On the side of Valentino, his subsidiary Valentino Bags Lab was placed under the judicial administration after the discovery of clandestine workshops around Milan, where workers slept in their workplace, without contract, with dangerous security conditions.

In the case of Valentino Bags Lab, the surveys conducted in the Milan region in 2024 and 2025 revealed a well -established operating system: some workshops were executed continuously, day and night, even during the holidays, to have a “workforce available 24 hours a day,” according to the court’s trial. The workers, forced to sleep in their workplace, faced infernal rates, without rest or security guarantee. To gain productivity, machines protection devices were often dismantled, challenging health rules.

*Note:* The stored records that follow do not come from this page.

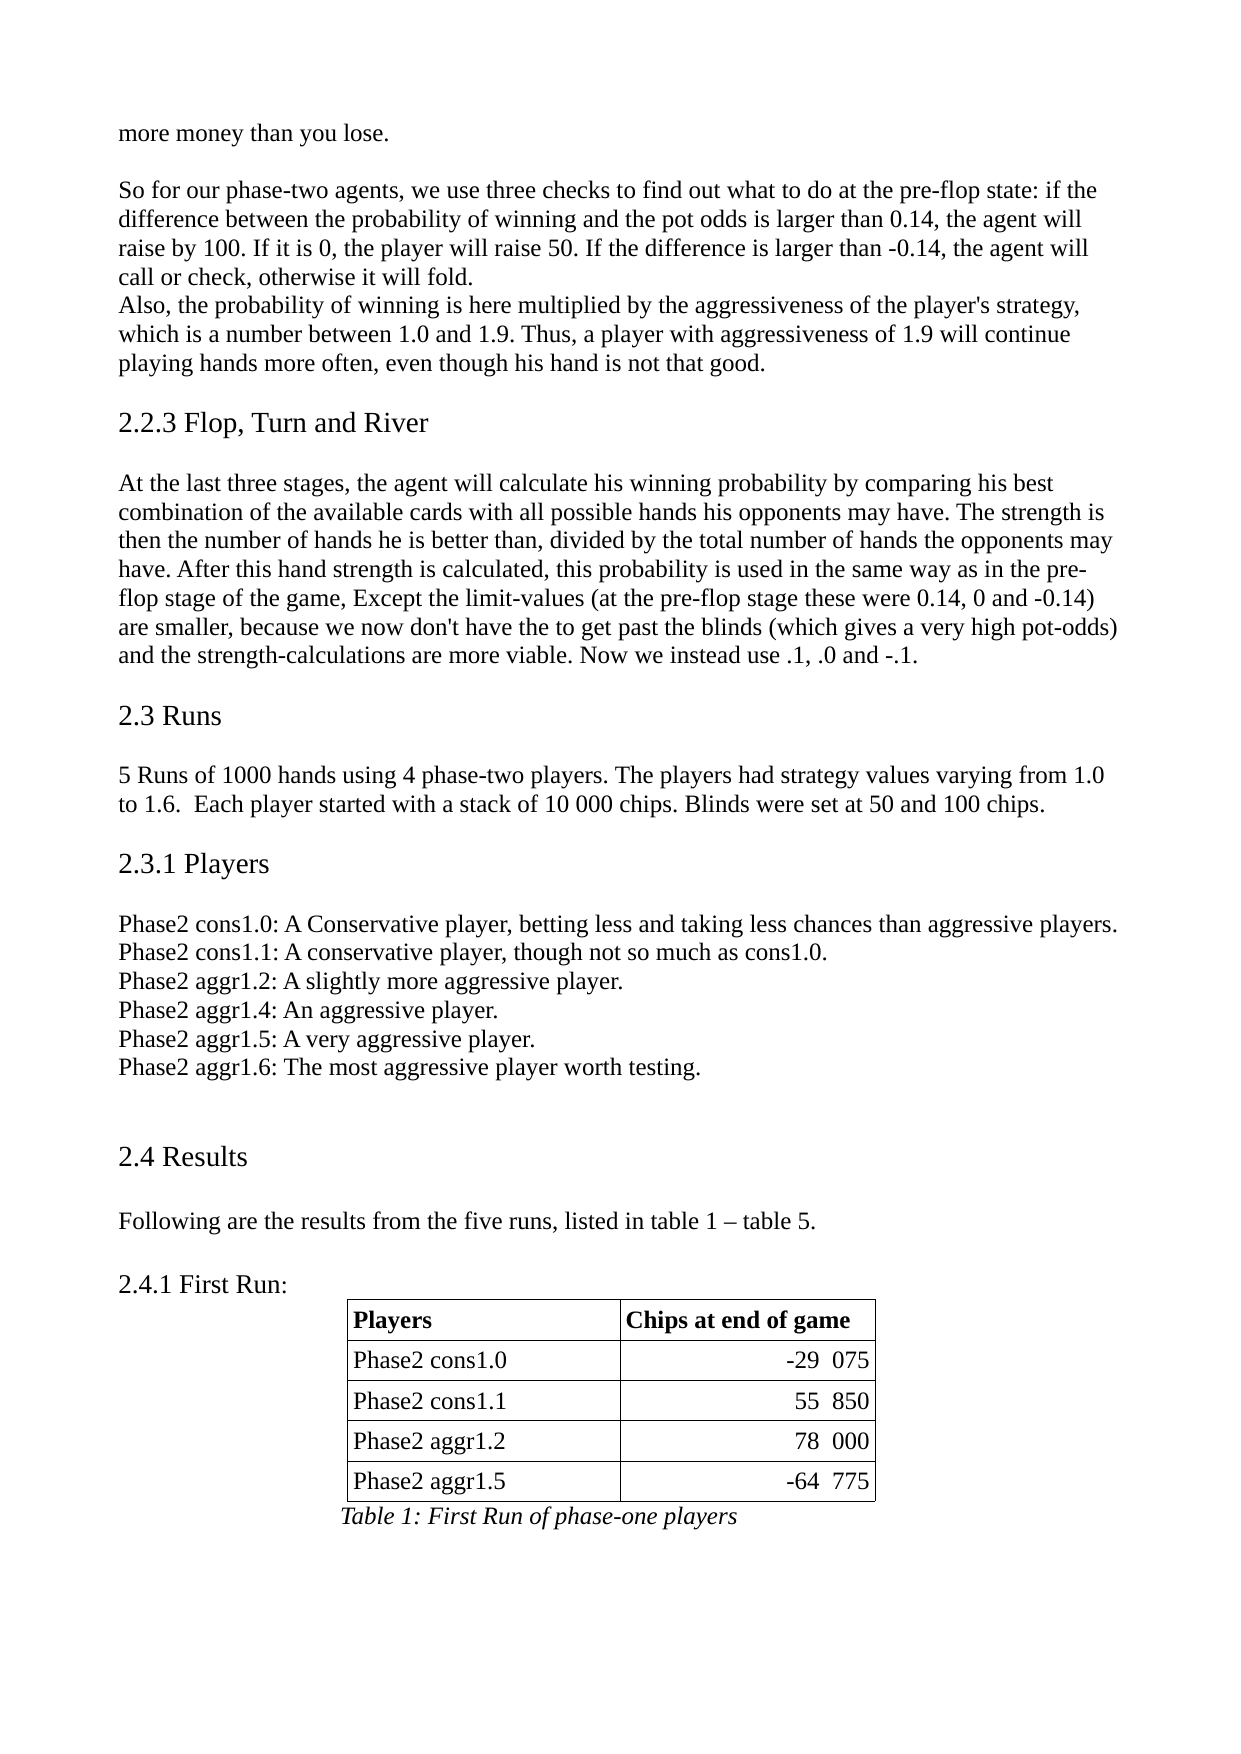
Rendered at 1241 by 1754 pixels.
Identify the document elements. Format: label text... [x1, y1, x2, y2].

table_cell Phase2 aggr1.5 [348, 1462, 620, 1501]
text At the last three stages, the agent will calculate his winning probability by comparing his best combination of the available cards with all possible hands his opponents may have. The strength is then the number of hands he is better than, divided by the total number of hands the opponents may have. After this hand strength is calculated, this probability is used in the same way as in the pre-flop stage of the game, Except the limit-values (at the pre-flop stage these were 0.14, 0 and -0.14) are smaller, because we now don't have the to get past the blinds (which gives a very high pot-odds) and the strength-calculations are more viable. Now we instead use .1, .0 and -.1. [118, 468, 1122, 669]
table_cell Phase2 cons1.1 [348, 1381, 620, 1420]
text Table 1: First Run of phase-one players [118, 1501, 1122, 1530]
text 2.3 Runs [118, 698, 1122, 731]
table_cell -64 775 [621, 1462, 875, 1501]
text 2.4 Results [118, 1139, 1122, 1172]
text Following are the results from the five runs, listed in table 1 – table 5. [118, 1206, 1122, 1234]
text Also, the probability of winning is here multiplied by the aggressiveness of the player's strategy, which is a number between 1.0 and 1.9. Thus, a player with aggressiveness of 1.9 will continue playing hands more often, even though his hand is not that good. [118, 291, 1122, 377]
text Phase2 aggr1.2: A slightly more aggressive player. [118, 966, 1122, 995]
text Phase2 aggr1.5: A very aggressive player. [118, 1024, 1122, 1052]
text Phase2 aggr1.6: The most aggressive player worth testing. [118, 1052, 1122, 1081]
table_header Players [348, 1300, 620, 1339]
text Phase2 cons1.0: A Conservative player, betting less and taking less chances than aggressive players. [118, 909, 1122, 937]
table_cell Phase2 cons1.0 [348, 1341, 620, 1380]
text 2.2.3 Flop, Turn and River [118, 406, 1122, 439]
text Phase2 aggr1.4: An aggressive player. [118, 995, 1122, 1024]
table_cell Phase2 aggr1.2 [348, 1421, 620, 1461]
table_cell 55 850 [621, 1381, 875, 1420]
text Phase2 cons1.1: A conservative player, though not so much as cons1.0. [118, 937, 1122, 966]
table_header Chips at end of game [621, 1300, 875, 1339]
text more money than you lose. [118, 118, 1122, 147]
table_cell 78 000 [621, 1421, 875, 1461]
table_cell -29 075 [621, 1341, 875, 1380]
text 5 Runs of 1000 hands using 4 phase-two players. The players had strategy values varying from 1.0 to 1.6. Each player started with a stack of 10 000 chips. Blinds were set at 50 and 100 chips. [118, 760, 1122, 818]
text 2.3.1 Players [118, 846, 1122, 880]
text 2.4.1 First Run: [118, 1268, 1122, 1299]
text So for our phase-two agents, we use three checks to find out what to do at the pre-flop state: if the difference between the probability of winning and the pot odds is larger than 0.14, the agent will raise by 100. If it is 0, the player will raise 50. If the difference is larger than -0.14, the agent will call or check, otherwise it will fold. [118, 176, 1122, 291]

Another emblematic example of the ruling opacity broke out on Friday, August 1 in Italy: the Luxe Armani Group was sentenced to a fine of 3.5 million euros for deceptive advertising on working conditions in its subcontractors. The Italian competition authority, which conducted an investigation for a year, criticized Giorgio Armani Spa and Giorgio Armani (GAO) operations to formulate the ethical and social responsibility “not corresponding to reality.” In fact, the brand’s site, Armanivalues.com, emphasizing the commitment to employee’s well -being and work security defended by Armani was pointed out as a simple marketing tool aimed at seducing customers. In fact, according to the authority, Armani worked with subcontractors who requested other suppliers, where health and safety conditions were “unacceptable. Armani announced in a statement that he will resort to this fine, expressing “his disappointment and his bitterness.”

Given the magnitude of the drift, the Italian Industry Minister, Adolfo Urso, begged for a prior certification system for the legality and sustainability of suppliers, to avoid the illegal actions of a link to attach a complete industry, symbolically linked to the “facts in Italy”.

At the same time, in May 2025, the authorities, fashion federations and unions signed an action plan, involving the sector to strengthen controls and eradicate operations in production chains.

If Italy is the European luxury factory, it is also the one facing tensions between artisanal excellence and low -cost profits. The Loro Piana case, far from being isolated, sounds like an alarm signal: consumer confidence, the sector’s reputation and the legitimacy of “done in Italy” are now based on transparency finally assumed.